(Exercise passage):
┌──
Introduction:
In this
episode I want to read a section on the divine providential preservation of Scripture
from John Owen’s work titled, “The Reason of Faith, Or, The Grounds Whereon the
Scripture is Believed to be the Word of God with Faith Divine and Supernatural”
(1677) (Works, 4:5-115).
This is part
of Owen’s larger study on the Holy Spirit.
I thought it
might be helpful to share this given some of the misunderstandings and even
outright misrepresentations of Confessional Bibliology that have recently been
appearing online.
Owen’s overall
thesis in this work is that the believer must come to receive Scripture as the
Word of God based on an internal compulsion founded upon the fact that Scripture
is divine revelation, rather than upon, what he calls “moral persuasion” based
on “external arguments.”
So, he
writes:
“The sum is,
We are obliged in a way of duty to believe the Scriptures to be divine revelation,
when they are ministerially or providentially proposed unto us…. The ground
whereupon we are to receive them is the authority and veracity of God speaking
in them; we believe them because they are the word of God” (49).
He adds:
“Wherefore,
we do not nor ought only to believe the Scripture as highly probable, or with
moral persuasion and assurance, built upon arguments absolutely fallible and
human… if we believe not with faith divine and supernatural, we believe not at
all” (49).
Nevertheless,
Owen holds that there is a place for “external arguments” reasonably to confirm
belief in Scripture as the Word of God.
In chapter 3
of “The Reason of Faith” Owen outlines five such “Sundry convincing external arguments
for divine revelation” (20-47). They include:
1. The antiquity of the writings;
2. The providential preservation of the
Scriptures;
3. The overall divine wisdom and
authority of the Scriptures;
4. The testimony of the church;
5. The doctrines derived from the Scriptures.
└──
(Source data):
┌──
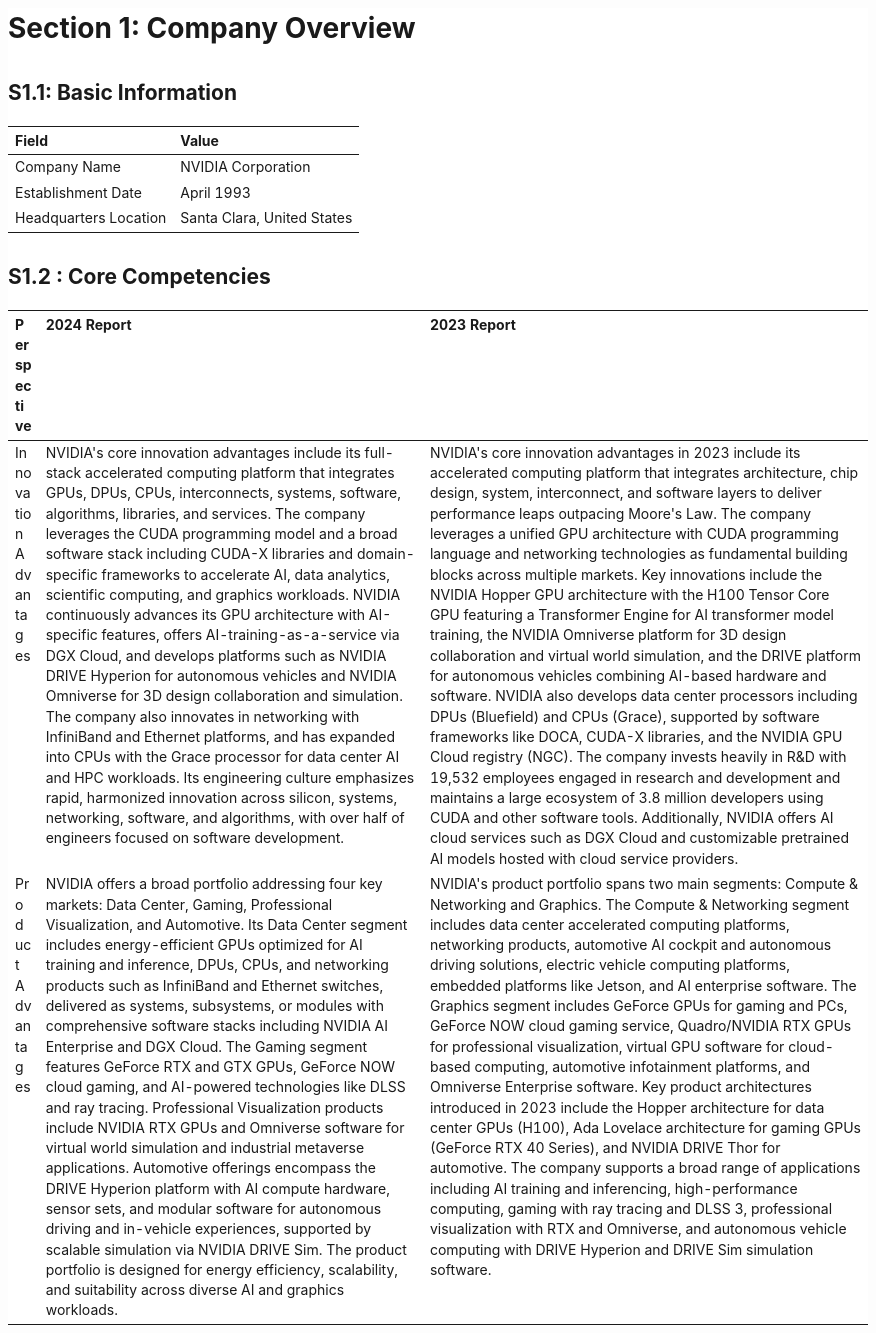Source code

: # Section 1: Company Overview

## S1.1: Basic Information

| Field | Value |
| :---- | :---- |
| Company Name | NVIDIA Corporation |
| Establishment Date | April 1993 |
| Headquarters Location | Santa Clara, United States |


## S1.2 : Core Competencies

| Perspective | 2024 Report | 2023 Report |
| :---- | :---- | :---- |
| Innovation Advantages | NVIDIA's core innovation advantages include its full-stack accelerated computing platform that integrates GPUs, DPUs, CPUs, interconnects, systems, software, algorithms, libraries, and services. The company leverages the CUDA programming model and a broad software stack including CUDA-X libraries and domain-specific frameworks to accelerate AI, data analytics, scientific computing, and graphics workloads. NVIDIA continuously advances its GPU architecture with AI-specific features, offers AI-training-as-a-service via DGX Cloud, and develops platforms such as NVIDIA DRIVE Hyperion for autonomous vehicles and NVIDIA Omniverse for 3D design collaboration and simulation. The company also innovates in networking with InfiniBand and Ethernet platforms, and has expanded into CPUs with the Grace processor for data center AI and HPC workloads. Its engineering culture emphasizes rapid, harmonized innovation across silicon, systems, networking, software, and algorithms, with over half of engineers focused on software development. | NVIDIA's core innovation advantages in 2023 include its accelerated computing platform that integrates architecture, chip design, system, interconnect, and software layers to deliver performance leaps outpacing Moore's Law. The company leverages a unified GPU architecture with CUDA programming language and networking technologies as fundamental building blocks across multiple markets. Key innovations include the NVIDIA Hopper GPU architecture with the H100 Tensor Core GPU featuring a Transformer Engine for AI transformer model training, the NVIDIA Omniverse platform for 3D design collaboration and virtual world simulation, and the DRIVE platform for autonomous vehicles combining AI-based hardware and software. NVIDIA also develops data center processors including DPUs (Bluefield) and CPUs (Grace), supported by software frameworks like DOCA, CUDA-X libraries, and the NVIDIA GPU Cloud registry (NGC). The company invests heavily in R&D with 19,532 employees engaged in research and development and maintains a large ecosystem of 3.8 million developers using CUDA and other software tools. Additionally, NVIDIA offers AI cloud services such as DGX Cloud and customizable pretrained AI models hosted with cloud service providers. |
| Product Advantages | NVIDIA offers a broad portfolio addressing four key markets: Data Center, Gaming, Professional Visualization, and Automotive. Its Data Center segment includes energy-efficient GPUs optimized for AI training and inference, DPUs, CPUs, and networking products such as InfiniBand and Ethernet switches, delivered as systems, subsystems, or modules with comprehensive software stacks including NVIDIA AI Enterprise and DGX Cloud. The Gaming segment features GeForce RTX and GTX GPUs, GeForce NOW cloud gaming, and AI-powered technologies like DLSS and ray tracing. Professional Visualization products include NVIDIA RTX GPUs and Omniverse software for virtual world simulation and industrial metaverse applications. Automotive offerings encompass the DRIVE Hyperion platform with AI compute hardware, sensor sets, and modular software for autonomous driving and in-vehicle experiences, supported by scalable simulation via NVIDIA DRIVE Sim. The product portfolio is designed for energy efficiency, scalability, and suitability across diverse AI and graphics workloads. | NVIDIA's product portfolio spans two main segments: Compute & Networking and Graphics. The Compute & Networking segment includes data center accelerated computing platforms, networking products, automotive AI cockpit and autonomous driving solutions, electric vehicle computing platforms, embedded platforms like Jetson, and AI enterprise software. The Graphics segment includes GeForce GPUs for gaming and PCs, GeForce NOW cloud gaming service, Quadro/NVIDIA RTX GPUs for professional visualization, virtual GPU software for cloud-based computing, automotive infotainment platforms, and Omniverse Enterprise software. Key product architectures introduced in 2023 include the Hopper architecture for data center GPUs (H100), Ada Lovelace architecture for gaming GPUs (GeForce RTX 40 Series), and NVIDIA DRIVE Thor for automotive. The company supports a broad range of applications including AI training and inferencing, high-performance computing, gaming with ray tracing and DLSS 3, professional visualization with RTX and Omniverse, and autonomous vehicle computing with DRIVE Hyperion and DRIVE Sim simulation software. |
└──
(Written task): Print the part of the Owen passage that begins at the words "(1677) (Works, 4:5-115)." and stops after "appearing online.". The rows have nothing to do with the Owen passage.

(Task result):
(1677) (Works, 4:5-115).
This is part
of Owen’s larger study on the Holy Spirit.
I thought it
might be helpful to share this given some of the misunderstandings and even
outright misrepresentations of Confessional Bibliology that have recently been
appearing online.